Which Qt XML parser are you?

Do you like getting the whole story all at once? Or are you more the kind of person that wants to hear things bit by bit, and think about each piece as it comes, and respond a little at a time?

That’s essentially the question to ask when choosing an XML parser to use in Qt. There’s the QDomDocument, which parses your XML document into a fully-navigable document object model (DOM) in memory that you can query, traverse, and change. And then there’s the QXmlStreamReader parser, which reads from a stream and lets you make incremental queries for entities and attributes as you go along. Finally, there’s also the QXmlSimpleReader parser, a simple SAX-like parser that can read the whole document in one shebang or incrementally and calls callbacks on objects you register when the parser encounters entities and attributes.

Which should you use in your project?

There’s a tradeoff between the simplicity of your code and the amount of memory you’re willing to sacrifice at run-time. DOM-based parsing as provided by QDomDocument is awesome, but comes at a cost—the parser has to churn over the entire document as it creates the DOM, and essentially mirrors the document in RAM in with its DOM. The streaming parser is great for larger documents, but requires that you build more structure into your parser, using that structure to mirror the internal hierarchy in your XML document.
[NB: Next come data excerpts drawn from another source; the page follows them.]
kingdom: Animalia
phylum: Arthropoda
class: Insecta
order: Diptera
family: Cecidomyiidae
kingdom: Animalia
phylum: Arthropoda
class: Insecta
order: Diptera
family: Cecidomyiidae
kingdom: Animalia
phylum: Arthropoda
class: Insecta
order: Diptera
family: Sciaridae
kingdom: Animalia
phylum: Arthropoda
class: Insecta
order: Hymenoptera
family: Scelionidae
For years, I’ve been an avid proponent of using stream-based parsers—readers of Dan’s and my book will remember us exhorting you to use stream-based parsers for mobile, because you can read the data as it comes over the stream and build your document representation in core as efficiently as possible. In a past life, I actually wrote a streaming XML parser for Qualcomm BREW, again adhering to the doctrine that you should hold as little in memory as possible, and process what comes in over the air (or off the wire) as quickly as possible, rather than buffering and processing. If you’re parsing a very large document, or if you’re working on very small devices (think legacy Symbian or Maemo), streaming is definitely the way to go.
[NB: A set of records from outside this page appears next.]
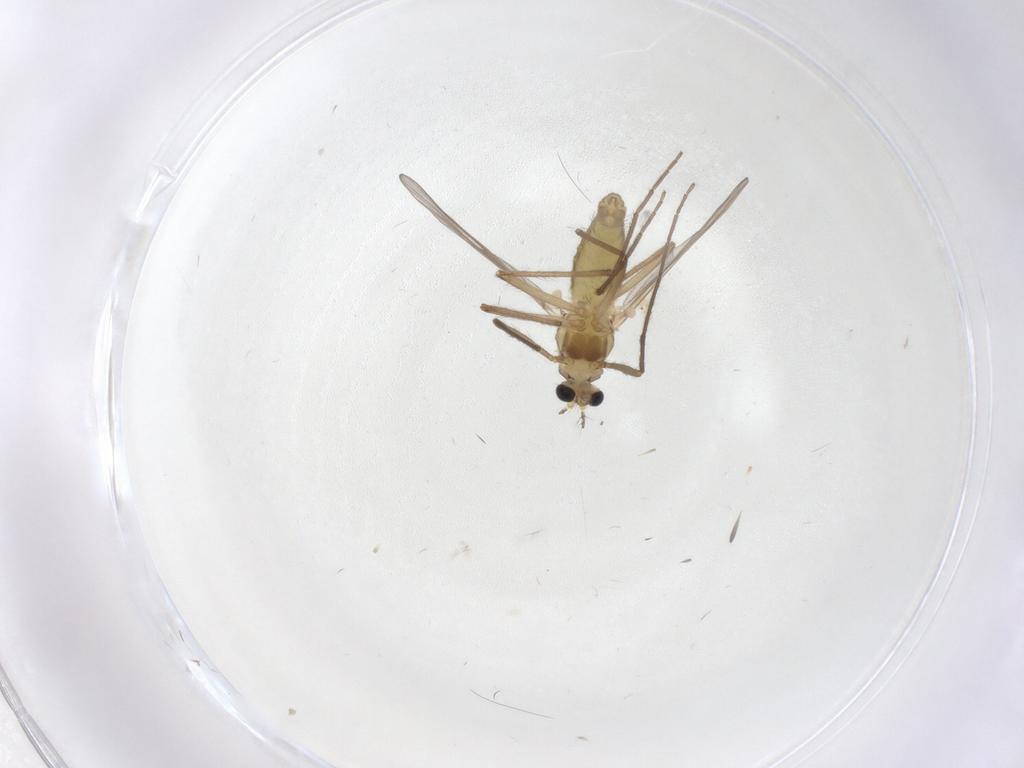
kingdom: Animalia
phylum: Arthropoda
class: Insecta
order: Diptera
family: Chironomidae
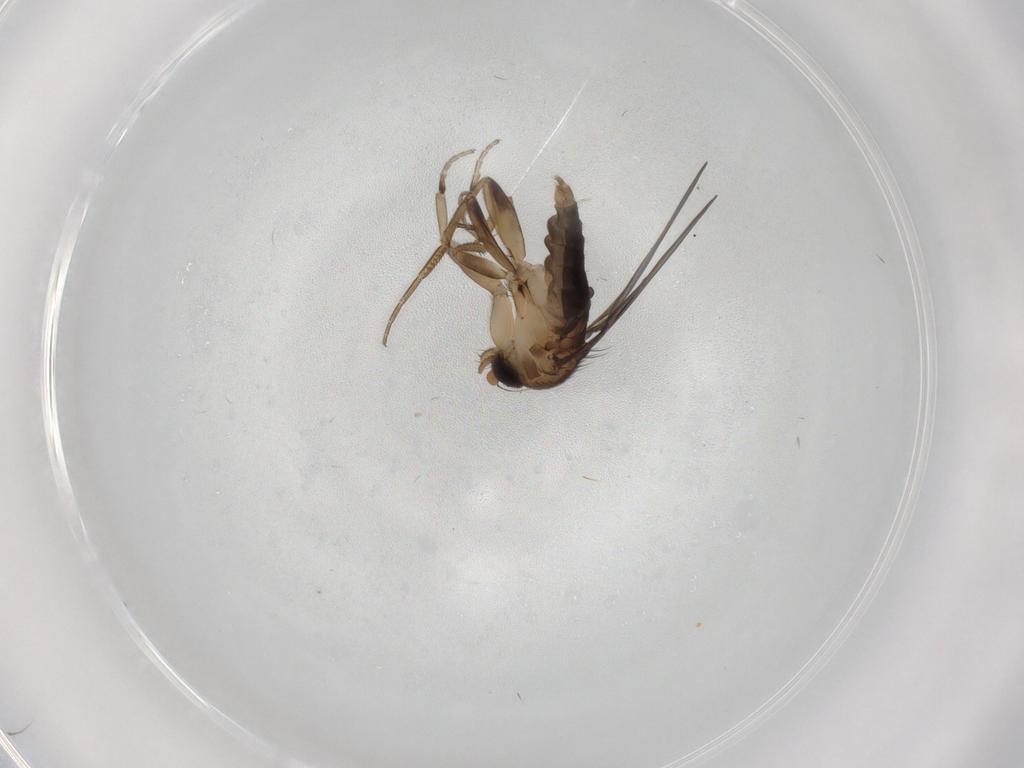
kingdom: Animalia
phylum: Arthropoda
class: Insecta
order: Diptera
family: Phoridae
While I still think for the large majority of applications that’s probably still the best approach, I had the opportunity recently to use a DOM parser in a commercial setting on a project, and wow, was it easy! In my case, I was parsing small documents—typically well under fifty kb—walking the DOM quickly and reducing their structure to a compact in-memory representation and discarding the DOM. I could have done the same thing with a streaming parser, but here the time it took me to write the code was of the essence; we wanted to get something up and running as quickly as possible. And this was a fast way to do it.

Someday, I’d like to write a benchmark app that uses all three methods to parse a longish (say, 250 kb) document and report on both performance and heap usage. It would also be interesting to see download-and-parse times for the three approaches over a benchmark network like 3G cellular, because depending on the application and document size, network performance becomes a factor, too. Until I can point at hard numbers, though, I’d advise you to consider both the DOM and streaming approach, and choose the approach that best balances network throughput, memory usage, and the amount of time and effort it takes you to get your project off the ground.